UMA CARTA DO PORTO – Por José Fernando Magalhães (618)

 

 

CIVILIDADE E BRIO

 

Há alguns dias, numa saída de sensibilização para um evento que se iria passar na “minha” freguesia, embora seja freguês da existente mesmo ao lado, deparei-me com duas pessoas que me confundiram, e aos meus acompanhantes, com pessoal afecto à Junta de Freguesia.

De imediato choveram as críticas ao “mau” funcionamento dos serviços de limpeza das ruas.

As ervas daninhas medravam por todo o lado, chegando a atingir bem mais de meio metro de altura em alguns sítios, e ninguém fazia nada. Era uma vergonha e não se podia admitir. E havia mais, os contentores de lixo cheiravam mal. E havia mais, folhas por todo o lado e ninguém as varria. Era uma pouca-vergonha! E a gente a pagar impostos para nada! E pareciam querer ir por ali fora, sem controlo algum nas suas, mais do que aceitáveis, queixas.

Com alguma paciência, os meus companheiros ensaiaram explicações. Em primeiro lugar que esses serviços estavam sob a alçada da Câmara e não da Junta, e depois que era muito difícil a esses serviços, principalmente no tempo quente, conseguirem ter as ruas, todas as ruas, impecavelmente limpas, asseadas e arranjadas.

As duas mulheres, empertigaram-se e retorquiram com as ideias que proliferam na nossa sociedade de pessoas exigentes: -Se pagamos impostos exigimos que façam o trabalho, e bem feito!

Nessa altura entendi que deveria intervir, e contei uma pequenina história.

– Lá na zona onde vivo, os lixeiros passam de madrugada e lavam os contentores de vez em quando. Os cantoneiros, ou melhor, o cantoneiro, passa ocasionalmente, limpa folhas, papeis e outros detritos que os passantes se “esquecem” de depositar nos cestos e caixotes do lixo que por lá há, e esvazia os cestos de papeis. Acresce que tem uma área muito grande para efectuar esse trabalho. Quanto ao limpar as ditas ervas que crescem sem controlo, não há quem, da parte da Câmara, o faça, a não ser “quando o Rei faz anos”.

– Dessa forma, alguns de nós, infelizmente poucos, que não gostamos de ver ervas crescidas junto a nossas casas, decidimos, a exemplo do que se pratica em algumas cidades evoluídas, limpar de vez em quando, as ervas que nas ruas junto aos passeios e nos passeios junto às casas de cada um de nós, crescem. E alguns lavam a sua parte dos passeios.

– É tudo uma questão de urbanidade e civismo.

E seguimos o nosso caminho, convencidos, pelo menos eu, de que a conversa tinha sido infrutífera.

Passaram-se oito dias e voltei a passar pelo mesmo sítio.

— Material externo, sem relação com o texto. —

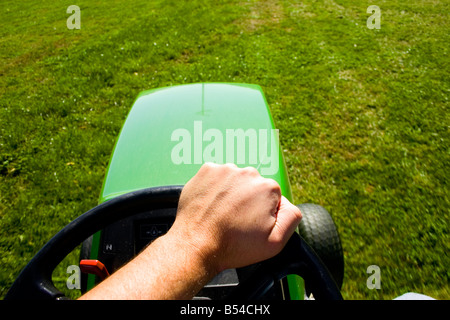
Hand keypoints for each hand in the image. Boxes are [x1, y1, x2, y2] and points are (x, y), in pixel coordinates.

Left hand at [168, 163, 302, 273]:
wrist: (196, 244)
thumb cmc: (234, 246)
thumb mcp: (275, 242)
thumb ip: (291, 217)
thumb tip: (287, 203)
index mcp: (268, 187)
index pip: (272, 196)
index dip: (262, 212)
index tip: (250, 224)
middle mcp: (248, 172)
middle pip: (253, 185)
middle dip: (248, 200)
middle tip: (235, 220)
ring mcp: (225, 169)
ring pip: (235, 180)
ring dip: (231, 193)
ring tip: (222, 213)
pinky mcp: (206, 170)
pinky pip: (217, 176)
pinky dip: (215, 187)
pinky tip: (211, 204)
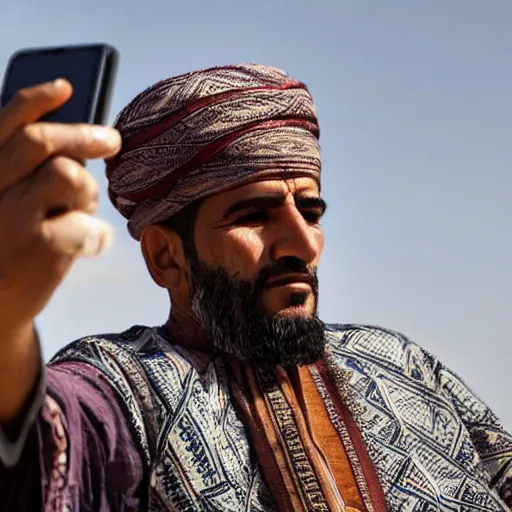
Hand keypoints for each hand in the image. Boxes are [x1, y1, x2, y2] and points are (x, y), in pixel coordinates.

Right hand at [0, 79, 120, 334]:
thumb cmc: (8, 250)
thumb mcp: (6, 203)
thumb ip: (29, 174)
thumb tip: (81, 146)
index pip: (5, 125)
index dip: (36, 100)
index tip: (66, 86)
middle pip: (42, 143)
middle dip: (84, 135)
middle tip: (113, 139)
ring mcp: (10, 218)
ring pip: (70, 175)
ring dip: (86, 193)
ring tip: (78, 214)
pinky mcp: (38, 247)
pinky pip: (88, 220)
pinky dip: (96, 233)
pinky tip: (87, 245)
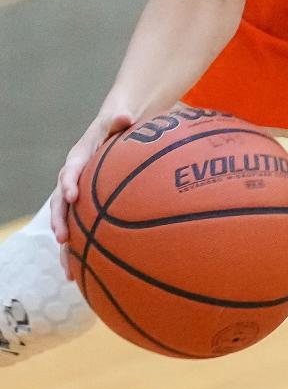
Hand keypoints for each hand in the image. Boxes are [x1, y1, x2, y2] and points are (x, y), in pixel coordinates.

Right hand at [52, 110, 133, 274]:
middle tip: (63, 237)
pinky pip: (83, 228)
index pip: (70, 170)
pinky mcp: (87, 206)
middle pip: (61, 202)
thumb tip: (125, 116)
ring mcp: (79, 194)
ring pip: (67, 222)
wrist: (117, 127)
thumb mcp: (120, 118)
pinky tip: (87, 272)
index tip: (72, 196)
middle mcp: (74, 178)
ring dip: (67, 245)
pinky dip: (83, 249)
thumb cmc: (120, 124)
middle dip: (60, 220)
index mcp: (80, 157)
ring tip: (69, 270)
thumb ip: (119, 119)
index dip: (69, 183)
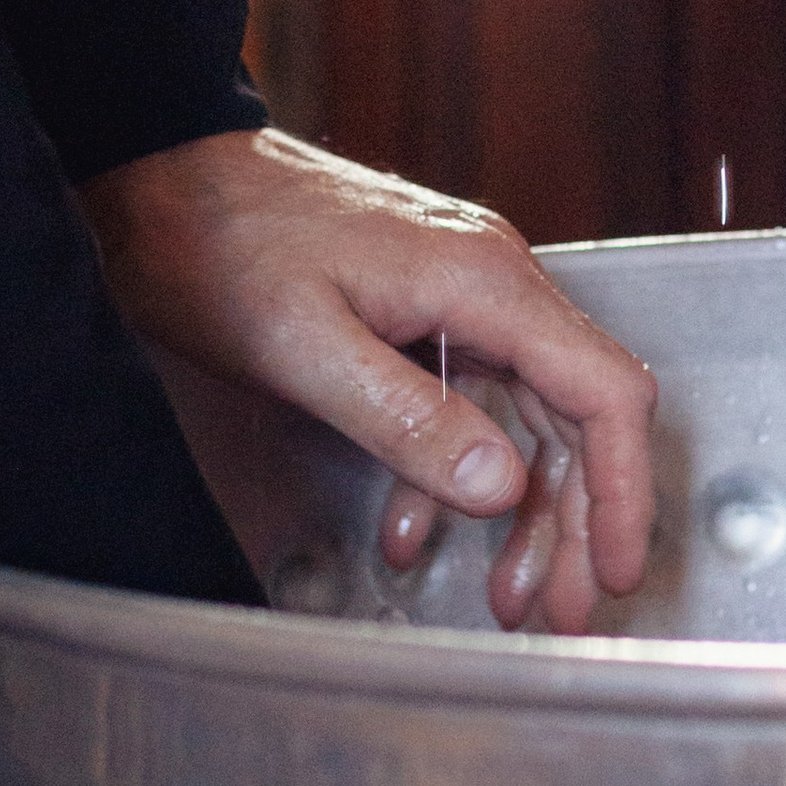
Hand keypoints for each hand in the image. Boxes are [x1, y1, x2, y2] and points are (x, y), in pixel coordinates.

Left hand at [82, 132, 657, 632]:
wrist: (163, 175)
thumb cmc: (221, 245)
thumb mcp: (304, 348)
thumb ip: (406, 418)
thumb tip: (502, 484)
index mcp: (481, 280)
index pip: (601, 390)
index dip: (621, 489)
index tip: (612, 568)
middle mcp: (489, 278)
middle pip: (576, 412)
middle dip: (576, 520)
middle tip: (561, 610)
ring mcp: (459, 290)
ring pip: (529, 413)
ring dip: (521, 508)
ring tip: (507, 592)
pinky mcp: (424, 306)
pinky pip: (471, 396)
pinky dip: (455, 471)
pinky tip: (417, 530)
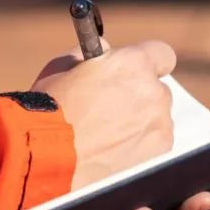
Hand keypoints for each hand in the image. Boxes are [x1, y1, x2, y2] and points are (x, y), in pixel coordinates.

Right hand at [31, 38, 176, 189]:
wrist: (47, 158)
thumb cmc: (49, 110)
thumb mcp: (62, 66)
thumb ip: (93, 53)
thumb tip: (106, 51)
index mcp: (134, 64)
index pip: (162, 54)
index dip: (149, 62)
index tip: (137, 72)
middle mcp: (154, 92)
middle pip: (158, 90)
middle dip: (139, 96)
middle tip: (111, 108)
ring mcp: (159, 126)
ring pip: (156, 120)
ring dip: (139, 123)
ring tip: (106, 136)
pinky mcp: (158, 154)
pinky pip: (154, 145)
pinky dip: (138, 147)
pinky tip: (111, 152)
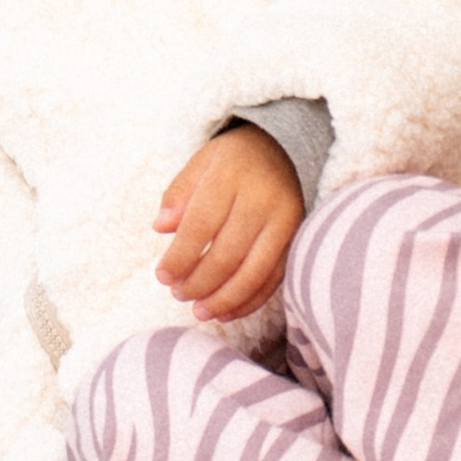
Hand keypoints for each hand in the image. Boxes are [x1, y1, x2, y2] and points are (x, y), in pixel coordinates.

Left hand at [153, 126, 301, 322]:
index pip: (200, 224)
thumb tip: (161, 227)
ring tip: (200, 311)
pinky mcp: (298, 238)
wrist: (281, 149)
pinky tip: (227, 311)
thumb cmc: (229, 162)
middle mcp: (262, 197)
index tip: (163, 277)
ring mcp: (286, 219)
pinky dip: (250, 300)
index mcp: (230, 174)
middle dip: (199, 282)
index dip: (180, 257)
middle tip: (179, 294)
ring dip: (224, 299)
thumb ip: (178, 195)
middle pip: (227, 253)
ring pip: (253, 272)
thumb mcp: (199, 165)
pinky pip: (275, 277)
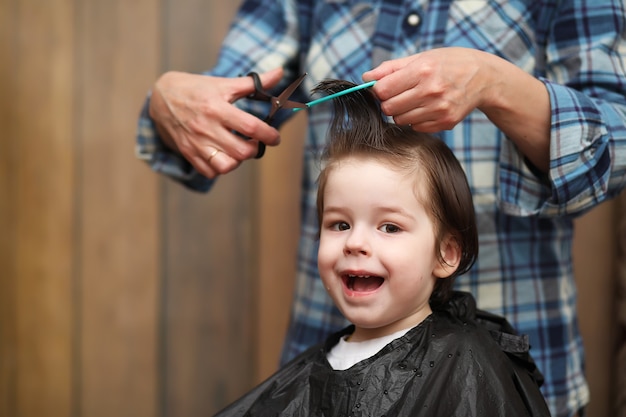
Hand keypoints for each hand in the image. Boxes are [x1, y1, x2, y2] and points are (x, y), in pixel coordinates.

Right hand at [149, 67, 283, 177]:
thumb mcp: (223, 83)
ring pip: (226, 166)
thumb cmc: (197, 89)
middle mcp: (206, 128)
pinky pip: (210, 172)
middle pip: (241, 151)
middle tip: (255, 142)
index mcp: (217, 108)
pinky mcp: (188, 153)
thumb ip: (253, 83)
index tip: (274, 137)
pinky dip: (221, 168)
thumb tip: (280, 72)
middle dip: (255, 149)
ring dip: (238, 161)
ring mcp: (196, 143)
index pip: (250, 127)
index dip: (268, 135)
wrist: (161, 96)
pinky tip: (224, 156)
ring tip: (239, 150)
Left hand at [363, 47, 549, 171]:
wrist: (484, 77)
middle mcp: (431, 91)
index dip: (378, 90)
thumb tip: (366, 77)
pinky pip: (416, 127)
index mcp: (422, 71)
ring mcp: (439, 109)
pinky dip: (416, 120)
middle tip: (400, 95)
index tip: (384, 88)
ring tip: (415, 100)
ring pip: (400, 120)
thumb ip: (390, 68)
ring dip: (402, 112)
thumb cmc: (449, 64)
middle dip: (389, 102)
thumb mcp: (421, 57)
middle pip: (388, 108)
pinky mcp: (445, 123)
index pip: (382, 90)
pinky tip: (427, 108)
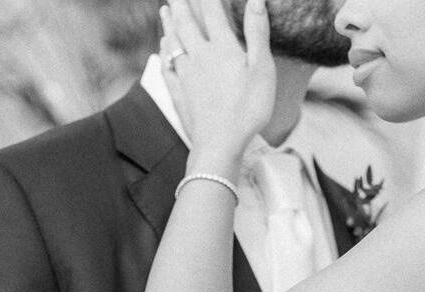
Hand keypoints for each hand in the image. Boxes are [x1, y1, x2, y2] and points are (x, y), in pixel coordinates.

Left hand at [160, 0, 275, 168]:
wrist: (220, 145)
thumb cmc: (248, 110)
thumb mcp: (262, 70)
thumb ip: (258, 33)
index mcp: (222, 48)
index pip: (212, 11)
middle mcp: (199, 56)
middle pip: (185, 23)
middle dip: (180, 3)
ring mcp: (186, 76)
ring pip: (173, 43)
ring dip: (168, 24)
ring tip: (164, 10)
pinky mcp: (179, 95)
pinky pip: (167, 68)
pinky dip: (163, 54)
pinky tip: (162, 49)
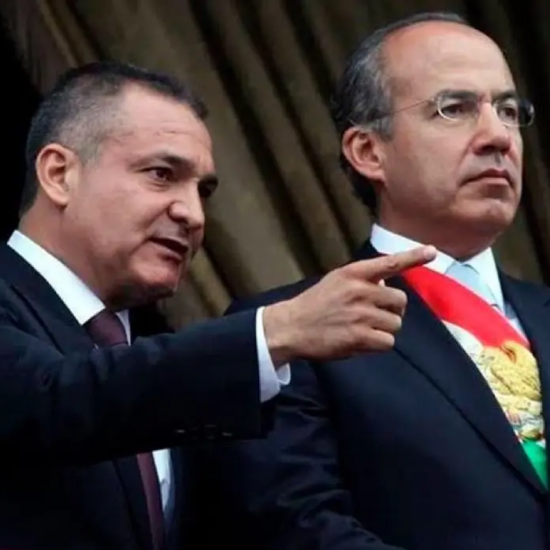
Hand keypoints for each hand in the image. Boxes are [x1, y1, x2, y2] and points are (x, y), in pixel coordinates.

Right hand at [263, 246, 435, 364]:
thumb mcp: (335, 282)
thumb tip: (386, 285)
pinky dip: (379, 344)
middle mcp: (359, 291)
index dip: (413, 257)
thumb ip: (361, 281)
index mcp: (352, 274)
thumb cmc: (315, 304)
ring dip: (385, 329)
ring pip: (396, 323)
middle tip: (376, 315)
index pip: (389, 262)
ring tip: (364, 329)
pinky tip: (362, 341)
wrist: (291, 327)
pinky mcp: (359, 337)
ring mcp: (360, 314)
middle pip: (400, 300)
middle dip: (392, 310)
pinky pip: (388, 342)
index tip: (432, 252)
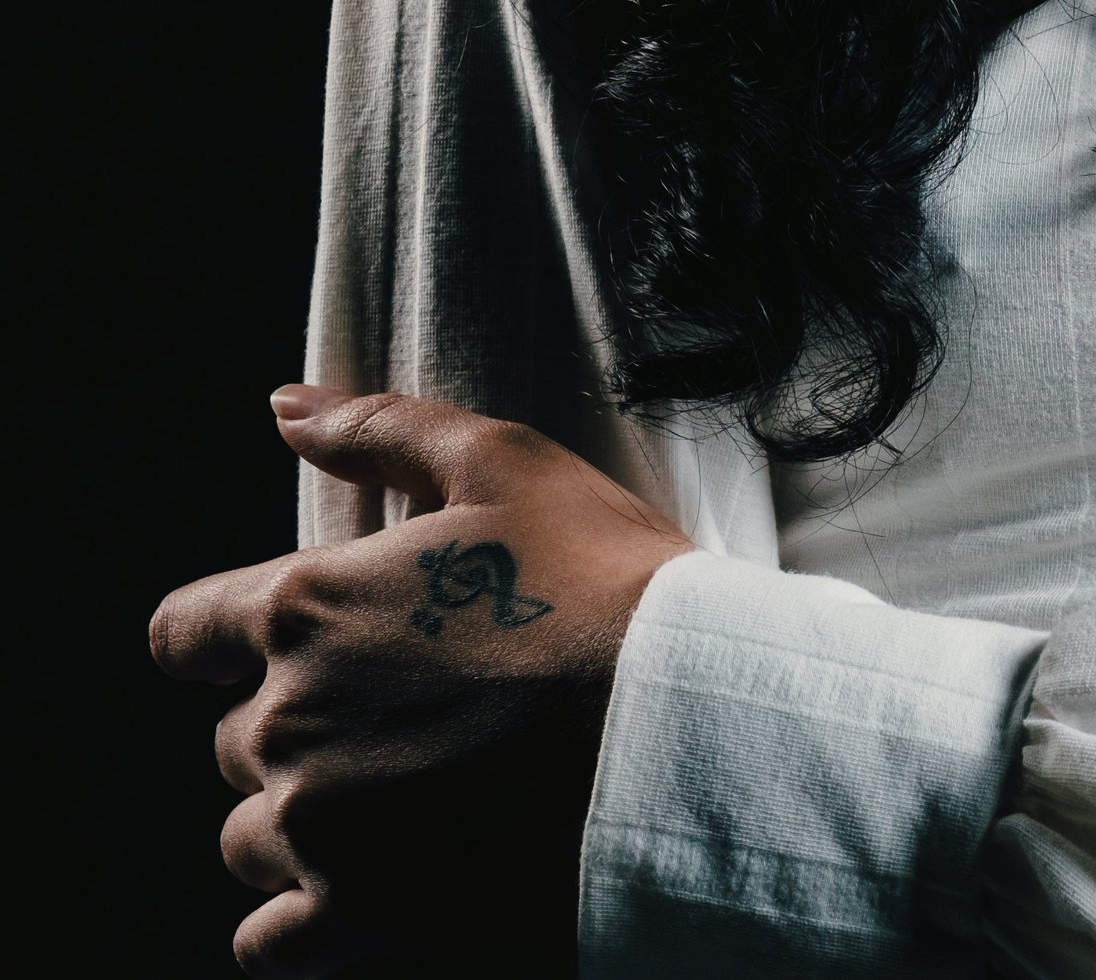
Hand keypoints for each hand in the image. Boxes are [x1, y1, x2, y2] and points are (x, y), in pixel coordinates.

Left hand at [150, 386, 694, 972]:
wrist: (673, 722)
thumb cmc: (597, 576)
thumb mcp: (500, 462)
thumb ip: (376, 429)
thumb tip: (282, 409)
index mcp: (302, 607)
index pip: (183, 635)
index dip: (219, 637)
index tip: (275, 646)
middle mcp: (288, 724)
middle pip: (233, 742)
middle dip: (296, 722)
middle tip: (396, 711)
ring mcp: (318, 829)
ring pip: (250, 837)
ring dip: (301, 818)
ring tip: (398, 794)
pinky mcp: (358, 916)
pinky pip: (268, 942)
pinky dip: (299, 918)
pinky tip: (364, 879)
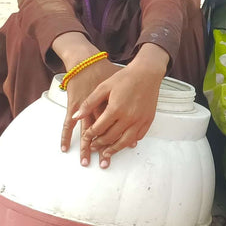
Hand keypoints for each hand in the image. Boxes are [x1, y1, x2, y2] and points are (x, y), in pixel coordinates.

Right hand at [61, 57, 117, 165]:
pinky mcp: (74, 105)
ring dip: (86, 148)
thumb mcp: (122, 90)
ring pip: (87, 133)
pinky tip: (64, 148)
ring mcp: (86, 108)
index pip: (117, 130)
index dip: (116, 143)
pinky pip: (68, 125)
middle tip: (103, 164)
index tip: (115, 155)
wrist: (90, 62)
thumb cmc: (109, 74)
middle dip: (102, 150)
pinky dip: (66, 136)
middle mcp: (101, 110)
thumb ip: (126, 108)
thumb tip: (131, 123)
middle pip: (102, 135)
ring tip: (85, 161)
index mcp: (116, 107)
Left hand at [69, 50, 165, 167]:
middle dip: (99, 144)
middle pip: (110, 137)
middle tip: (94, 146)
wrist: (147, 72)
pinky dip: (130, 142)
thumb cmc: (125, 78)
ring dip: (114, 149)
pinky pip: (138, 136)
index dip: (90, 135)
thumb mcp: (103, 87)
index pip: (98, 129)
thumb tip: (76, 116)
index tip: (86, 137)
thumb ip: (89, 103)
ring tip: (107, 153)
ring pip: (125, 141)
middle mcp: (128, 117)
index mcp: (115, 109)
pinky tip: (124, 142)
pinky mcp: (148, 119)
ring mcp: (140, 119)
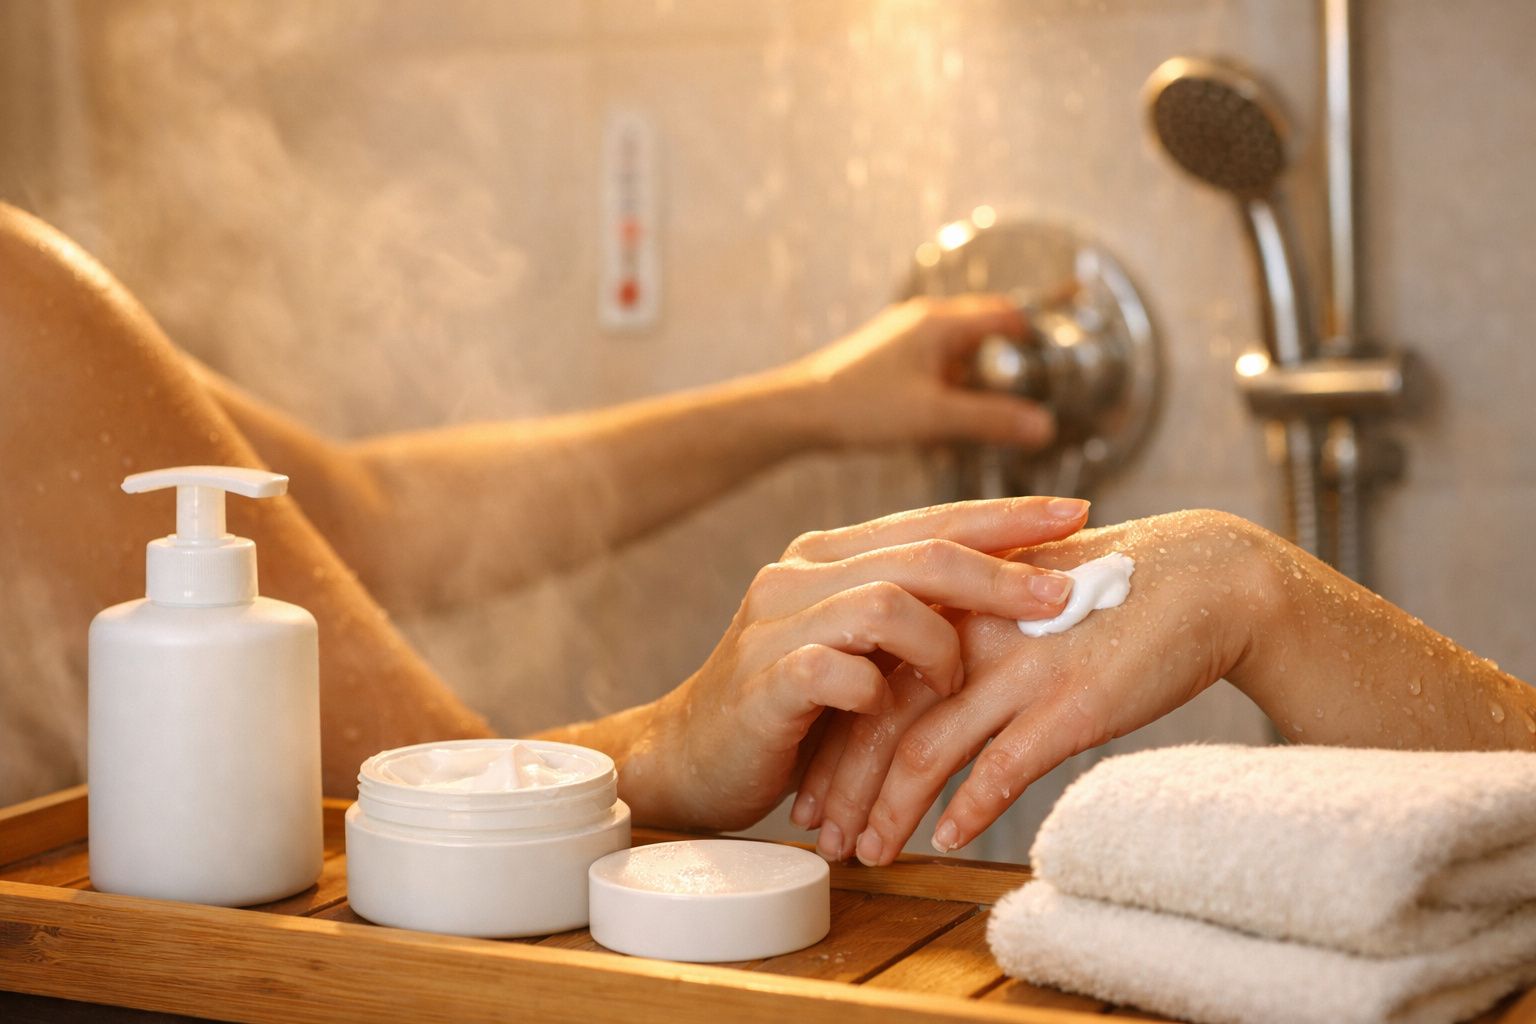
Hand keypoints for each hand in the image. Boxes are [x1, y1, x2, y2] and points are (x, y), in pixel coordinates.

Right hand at [619, 496, 1091, 830]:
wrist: (689, 756)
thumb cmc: (790, 706)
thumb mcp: (853, 646)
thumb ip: (908, 614)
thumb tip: (1017, 597)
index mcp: (827, 556)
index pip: (929, 520)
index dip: (1005, 516)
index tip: (1076, 511)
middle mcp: (799, 575)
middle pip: (919, 554)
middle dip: (1002, 573)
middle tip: (1064, 596)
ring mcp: (775, 624)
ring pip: (885, 604)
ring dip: (940, 647)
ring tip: (955, 685)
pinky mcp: (763, 681)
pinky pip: (837, 670)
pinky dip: (876, 691)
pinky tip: (883, 712)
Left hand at [782, 295, 1054, 448]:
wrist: (796, 413)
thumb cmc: (860, 407)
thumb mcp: (936, 417)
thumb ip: (993, 421)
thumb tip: (1045, 426)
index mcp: (940, 323)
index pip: (1005, 314)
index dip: (1034, 337)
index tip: (1054, 365)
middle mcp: (921, 323)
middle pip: (981, 333)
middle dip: (1005, 366)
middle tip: (1024, 401)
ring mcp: (901, 341)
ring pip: (954, 356)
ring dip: (972, 386)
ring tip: (981, 423)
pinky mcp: (884, 364)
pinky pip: (930, 372)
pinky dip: (945, 395)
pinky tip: (939, 433)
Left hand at [791, 510, 1278, 862]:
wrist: (1200, 577)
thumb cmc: (1106, 596)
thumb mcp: (1014, 600)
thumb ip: (959, 635)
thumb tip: (910, 687)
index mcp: (947, 600)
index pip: (862, 675)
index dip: (828, 735)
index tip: (807, 783)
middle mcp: (968, 631)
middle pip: (875, 716)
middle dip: (841, 785)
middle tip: (819, 832)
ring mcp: (1016, 667)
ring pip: (923, 749)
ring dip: (888, 811)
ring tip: (868, 852)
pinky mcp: (1067, 703)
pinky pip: (1001, 766)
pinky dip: (968, 809)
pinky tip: (944, 839)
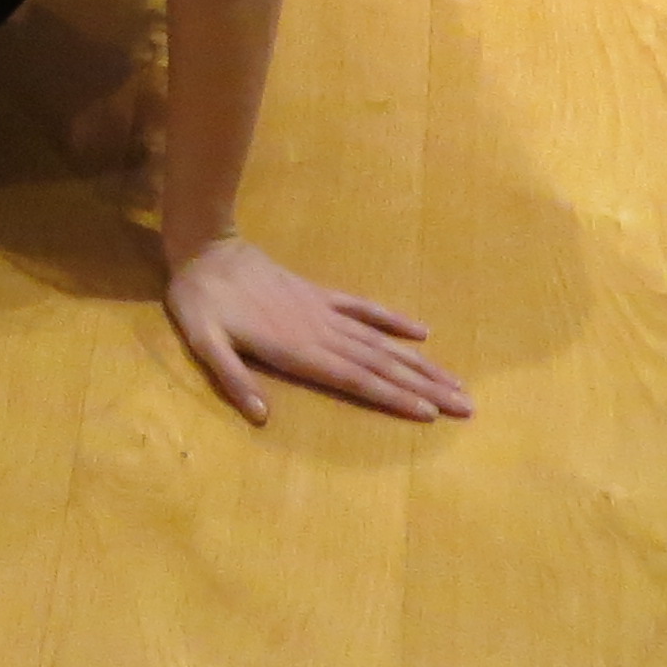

Lembrei-me da conversa tida e olhei com atenção para as beiras do passeio, junto à casa e junto à rua. Tudo limpo em quase todos os centímetros da extensão do prédio. Nem mais um centímetro!

A civilidade e o brio tinham chegado ali, e estacionado.

Sorri de contentamento. Afinal parecia que tinha valido a pena a conversa tida.

Só ainda não tinham ultrapassado limites.

 

 

4 Comments

  1. Caro José Magalhães,

    Concordo em absoluto.
    Onde vivo reclamam com a limpeza e deixam lixo no elevador, nas escadas,…
    Felizmente os donos dos “cãezinhos” começaram a perceber que o jardim deve ficar limpo para as crianças poderem brincar. Foi preciso uma grande luta, quase que a termos de lhes esfregar na cara aquilo que os cães largavam.
    Continue com estas campanhas de civismo.